Le vent de la révolte a aussi traversé l'Atlantique. On manifeste aujourd'hui en Floride, dans l'Ohio et, surtout, on en parle beaucoup en ce moment sur les marchés, dans le Wisconsin. Dans cet Etat du Midwest des Etats-Unis (non loin de Chicago, la ville de Barack Obama), on a assisté à des protestations en masse d'ouvriers et de fonctionnaires pour dénoncer les projets radicaux du gouverneur républicain, Scott Walker, de couper les prestations sociales et de supprimer les droits de négociation collective des employés du secteur public et municipal.

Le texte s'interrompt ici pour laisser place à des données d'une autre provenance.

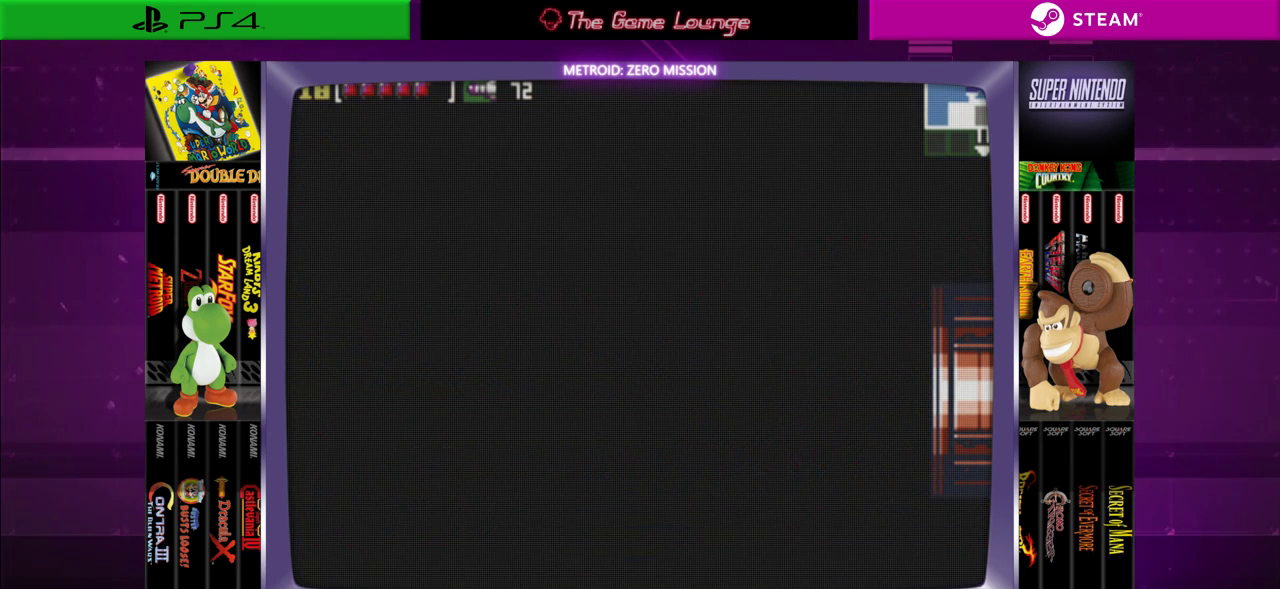
{"buttons": [], "left_stick": "center", "right_stick": "center", "events": []}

Chose inconnue aux Etats-Unis depuis Reagan, samedi, plus de 75.000 personnes (tous des travailleurs du public et du privé mais aussi des étudiants) ont convergé vers Madison (la capitale du Wisconsin, rien à voir avec la danse du même nom), pour protester contre la remise en cause de leur modèle social.

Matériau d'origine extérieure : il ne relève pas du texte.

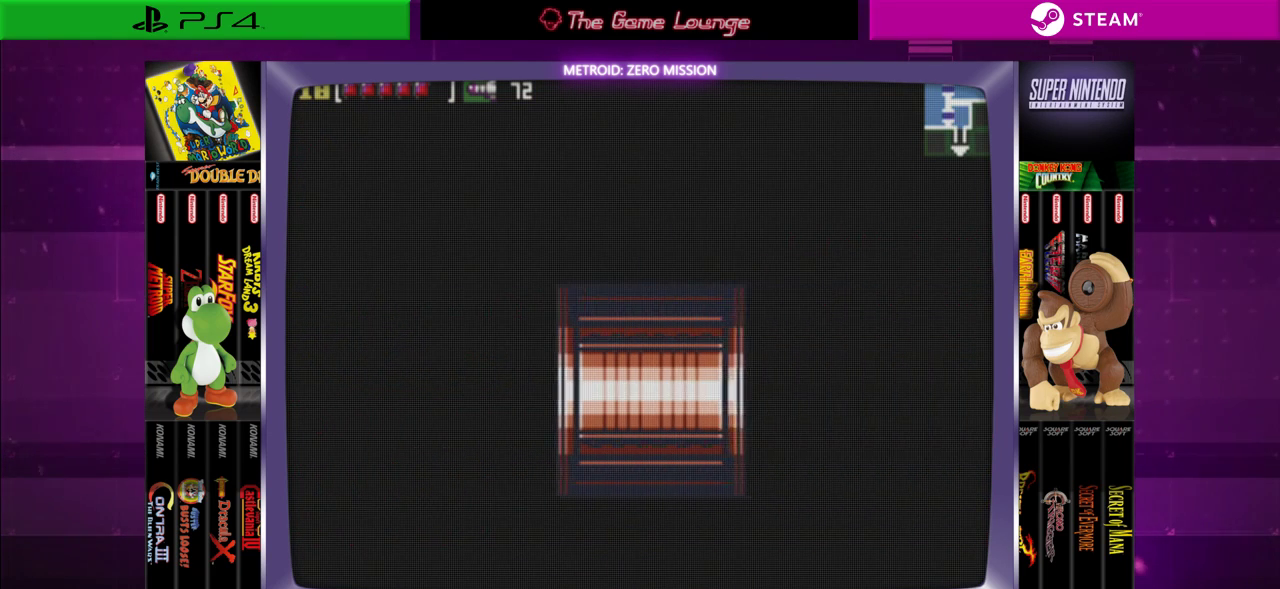
{"buttons": [], "left_stick": "center", "right_stick": "center", "events": []}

Le Wisconsin, nouvelle frontière de la révolution mondiale ? Dans les arcanes de la contre-culture, la conviction montre que la jeunesse arabe est l'avant-garde d'un mouvement générationnel mondial qui inspire jusqu'aux opposants chinois... Et pendant ce temps, "les dirigeants sont complètement dépassés par les événements" : c'est ce que dit l'anthropologue et économiste belge Thierry Keller, dans un entretien à la revue "Usbek & Rica" (*), reproduite dans le blog de Paul Jorion : "Il y a une dynamique d'implosion qui est en marche et les mouvements de contestation vont accompagner son effondrement."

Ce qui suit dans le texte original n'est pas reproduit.